\newsection
\section{Singular Value Decomposition}

\subsection{Calculating}
\shortdef \textbf{SVD} \textit{Normal form}: $A = U\Sigma V^{\top}$;
\textit{Compact Form}: If $A$ has rank $r$, we can write SVD as $A = U_r\Sigma_rV_r^{\top}$

\begin{usage}[]{SVD}
    We can use remark 8.1.3 from the lecture notes to calculate the SVD. One of the two will be beneficial if $m \neq n$ for $A$ (smaller dimension = easier determinant):
    \[
        AA^{\top} = U(\Sigma \Sigma^{\top})U^{\top} \hspace{1cm} \text{and} \hspace{1cm} A^{\top}A = V(\Sigma^{\top}\Sigma)V^{\top}
    \]
    to more easily calculate the SVD, because the left signular vectors of $A$ (cols of $U$) are the eigenvectors of $AA^{\top}$ and analogously for the right hand side, the eigenvectors of $A^{\top}A$. The singular values are the square-root of the eigenvalues of $AA^{\top}$ and $A^{\top}A$ respectively, which then are put (sorted in ascending order) into $\Sigma$ (diagonal matrix) and if $m > n$(for $A \in \R^{m \times n}$, (or $n > m$ if using $A^{\top}A$) the not determined eigenvalues are to filled with $0$\\ $\Longrightarrow$ \fhl{Important:} Take $\sqrt{\ldots}$!
\end{usage}

\subsection{Show that SVD is valid}
To show that a given $V$, $U$ and $\Sigma$ form an SVD, we need to show that $V$ and $U$ are orthogonal (calculate $V^{\top}V$ and $U^{\top}U$ and check if it is the identitiy), then check if $A = U\Sigma T^{\top}$.
\shade{yellow}{Quick \& dirty:} $\Sigma$ should only contain entries $\geq 0$, due to square root, check that $U, V$ orthogonal \& ``normalized'' (= common factors extracted) and verify dimensions of the matrices (s.t. matrix multiplication works)

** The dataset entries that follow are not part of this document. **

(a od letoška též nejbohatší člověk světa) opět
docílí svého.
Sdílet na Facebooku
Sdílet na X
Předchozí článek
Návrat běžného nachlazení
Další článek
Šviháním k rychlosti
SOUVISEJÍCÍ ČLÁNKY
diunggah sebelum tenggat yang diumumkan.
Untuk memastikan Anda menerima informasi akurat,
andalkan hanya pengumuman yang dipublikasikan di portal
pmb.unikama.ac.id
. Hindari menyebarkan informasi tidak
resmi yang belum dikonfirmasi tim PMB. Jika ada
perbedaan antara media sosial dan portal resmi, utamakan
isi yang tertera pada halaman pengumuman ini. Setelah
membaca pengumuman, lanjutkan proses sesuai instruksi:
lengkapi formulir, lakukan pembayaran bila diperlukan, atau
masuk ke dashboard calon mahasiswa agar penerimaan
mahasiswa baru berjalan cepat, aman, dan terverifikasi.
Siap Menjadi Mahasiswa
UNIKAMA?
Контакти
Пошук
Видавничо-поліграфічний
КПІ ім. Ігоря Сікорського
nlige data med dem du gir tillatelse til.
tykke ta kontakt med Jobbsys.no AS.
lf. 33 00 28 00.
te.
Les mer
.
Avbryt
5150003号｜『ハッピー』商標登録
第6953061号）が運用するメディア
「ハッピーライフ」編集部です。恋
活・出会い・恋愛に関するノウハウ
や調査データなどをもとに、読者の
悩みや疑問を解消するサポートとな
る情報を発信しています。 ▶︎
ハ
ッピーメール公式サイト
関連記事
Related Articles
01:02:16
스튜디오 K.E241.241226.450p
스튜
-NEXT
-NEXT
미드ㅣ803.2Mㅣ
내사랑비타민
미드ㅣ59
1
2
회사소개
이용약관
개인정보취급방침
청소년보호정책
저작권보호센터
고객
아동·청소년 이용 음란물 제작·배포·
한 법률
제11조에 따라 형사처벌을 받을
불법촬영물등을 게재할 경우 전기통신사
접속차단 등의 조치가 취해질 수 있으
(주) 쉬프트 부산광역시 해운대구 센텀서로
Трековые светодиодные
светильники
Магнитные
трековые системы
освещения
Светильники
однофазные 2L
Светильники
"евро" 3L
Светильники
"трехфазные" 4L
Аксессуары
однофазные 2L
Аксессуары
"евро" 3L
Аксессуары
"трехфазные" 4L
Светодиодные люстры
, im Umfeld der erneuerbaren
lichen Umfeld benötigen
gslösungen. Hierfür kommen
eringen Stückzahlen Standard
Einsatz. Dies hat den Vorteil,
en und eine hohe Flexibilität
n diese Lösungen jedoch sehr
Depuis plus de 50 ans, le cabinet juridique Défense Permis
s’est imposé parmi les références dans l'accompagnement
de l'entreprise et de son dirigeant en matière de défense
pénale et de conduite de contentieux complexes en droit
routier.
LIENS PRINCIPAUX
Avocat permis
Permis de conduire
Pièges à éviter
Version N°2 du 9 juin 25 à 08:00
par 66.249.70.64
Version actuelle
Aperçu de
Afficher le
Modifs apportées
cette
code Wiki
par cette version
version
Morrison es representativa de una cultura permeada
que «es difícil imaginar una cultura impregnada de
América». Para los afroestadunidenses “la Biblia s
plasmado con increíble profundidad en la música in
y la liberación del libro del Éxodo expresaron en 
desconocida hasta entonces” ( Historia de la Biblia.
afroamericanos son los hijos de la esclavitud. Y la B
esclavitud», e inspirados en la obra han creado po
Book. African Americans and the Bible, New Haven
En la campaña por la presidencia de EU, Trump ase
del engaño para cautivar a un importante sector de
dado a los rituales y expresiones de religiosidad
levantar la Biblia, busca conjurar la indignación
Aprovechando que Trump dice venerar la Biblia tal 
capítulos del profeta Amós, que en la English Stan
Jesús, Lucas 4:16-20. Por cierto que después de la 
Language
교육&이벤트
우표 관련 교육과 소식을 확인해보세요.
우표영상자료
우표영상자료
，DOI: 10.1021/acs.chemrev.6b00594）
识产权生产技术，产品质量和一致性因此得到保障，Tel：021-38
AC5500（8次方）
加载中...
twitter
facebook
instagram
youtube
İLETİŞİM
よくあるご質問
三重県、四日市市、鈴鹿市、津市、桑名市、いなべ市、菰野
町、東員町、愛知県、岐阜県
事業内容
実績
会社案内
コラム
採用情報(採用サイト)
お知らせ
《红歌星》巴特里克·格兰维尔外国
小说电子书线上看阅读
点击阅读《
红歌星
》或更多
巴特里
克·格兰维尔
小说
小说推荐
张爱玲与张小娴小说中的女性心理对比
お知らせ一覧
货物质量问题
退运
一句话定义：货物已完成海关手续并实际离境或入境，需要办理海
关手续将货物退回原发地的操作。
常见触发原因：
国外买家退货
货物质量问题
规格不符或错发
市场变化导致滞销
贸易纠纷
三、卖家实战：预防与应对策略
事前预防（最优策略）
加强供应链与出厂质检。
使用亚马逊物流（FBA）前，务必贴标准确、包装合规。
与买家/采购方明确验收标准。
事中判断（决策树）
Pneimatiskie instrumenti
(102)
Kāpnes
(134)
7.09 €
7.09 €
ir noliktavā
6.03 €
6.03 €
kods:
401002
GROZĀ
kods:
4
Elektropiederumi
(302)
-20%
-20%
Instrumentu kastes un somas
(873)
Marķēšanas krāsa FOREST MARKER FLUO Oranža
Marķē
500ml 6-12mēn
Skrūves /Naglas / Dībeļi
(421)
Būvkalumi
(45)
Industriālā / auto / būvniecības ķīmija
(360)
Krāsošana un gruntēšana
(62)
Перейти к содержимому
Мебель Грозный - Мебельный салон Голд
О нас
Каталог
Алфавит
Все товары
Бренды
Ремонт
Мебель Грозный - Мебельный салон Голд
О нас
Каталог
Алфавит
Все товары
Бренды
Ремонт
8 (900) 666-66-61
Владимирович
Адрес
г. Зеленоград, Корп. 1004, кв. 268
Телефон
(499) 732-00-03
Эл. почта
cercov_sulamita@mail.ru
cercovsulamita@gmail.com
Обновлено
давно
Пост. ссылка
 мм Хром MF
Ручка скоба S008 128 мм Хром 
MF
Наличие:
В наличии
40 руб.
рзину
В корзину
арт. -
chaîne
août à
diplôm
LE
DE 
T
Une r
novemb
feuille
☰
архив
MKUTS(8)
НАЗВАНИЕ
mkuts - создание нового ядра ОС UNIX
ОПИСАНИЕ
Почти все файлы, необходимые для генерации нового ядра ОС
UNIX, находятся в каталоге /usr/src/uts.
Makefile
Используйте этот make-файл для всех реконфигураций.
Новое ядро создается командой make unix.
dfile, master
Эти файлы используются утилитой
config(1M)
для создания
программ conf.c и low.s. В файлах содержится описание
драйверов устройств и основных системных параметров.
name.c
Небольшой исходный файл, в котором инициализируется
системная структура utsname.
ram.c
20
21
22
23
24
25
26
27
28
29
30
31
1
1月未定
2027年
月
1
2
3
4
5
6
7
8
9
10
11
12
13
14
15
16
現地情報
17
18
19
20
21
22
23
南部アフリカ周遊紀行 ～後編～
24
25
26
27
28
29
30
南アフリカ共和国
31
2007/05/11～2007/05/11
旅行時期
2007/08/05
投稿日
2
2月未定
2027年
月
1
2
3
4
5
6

\textbf{SVD of $A^{-1}$:} $V\Sigma^{-1}U^{\top}$. Requires proof: $AA^{-1} = I = A^{\top}A \Leftrightarrowequiv AV\Sigma^{-1}U^{\top} = U\Sigma V^{\top}V\Sigma^{-1}U^{\top} = I$

\setcounter{all}{5}
\begin{properties}[]{SVD}
    \begin{enumerate}
        \item \inlinetheorem Every matrix $A \in \R^{m \times n}$ has an SVD
        \item \setcounter{all}{1}\setcounter{subsection}{2}\shortdef \textbf{\textit{Frobenius norm}}: $\displaystyle ||A||_F = \sqrt{\sum_{i = 1}^{m}\sum_{j = 1}^{n} A^2_{ij}}$
        \item \setcounter{all}{1}\shortdef \textbf{\textit{Spectral / Operator norm}}: $\displaystyle ||A||_{op} = \max_{x \in \R^n}||Ax||$ s.t. $||x|| = 1$
        \item \textbf{\textit{Special cases}}: $\sigma_1 \geq \ldots \geq \sigma_{\min\{m, n\}}$ are eigenvalues of $A \in \R^{m \times n}$
        \begin{multicols}{2}
            \begin{enumerate}
                \item $||A||_F^2 = \text{Tr}(A^{\top}A)$
                \item $||A||_F^2 = \displaystyle\sum_{i = 1}^{\min\{m, n\}} \sigma_i^2$
                \item $||A||_{op} = \sigma_1$
                \item $||A||_{op} \leq ||A||_F \leq \sqrt{\min\{m, n\}}||A||_{op}$
            \end{enumerate}
        \end{multicols}
    \end{enumerate}
\end{properties}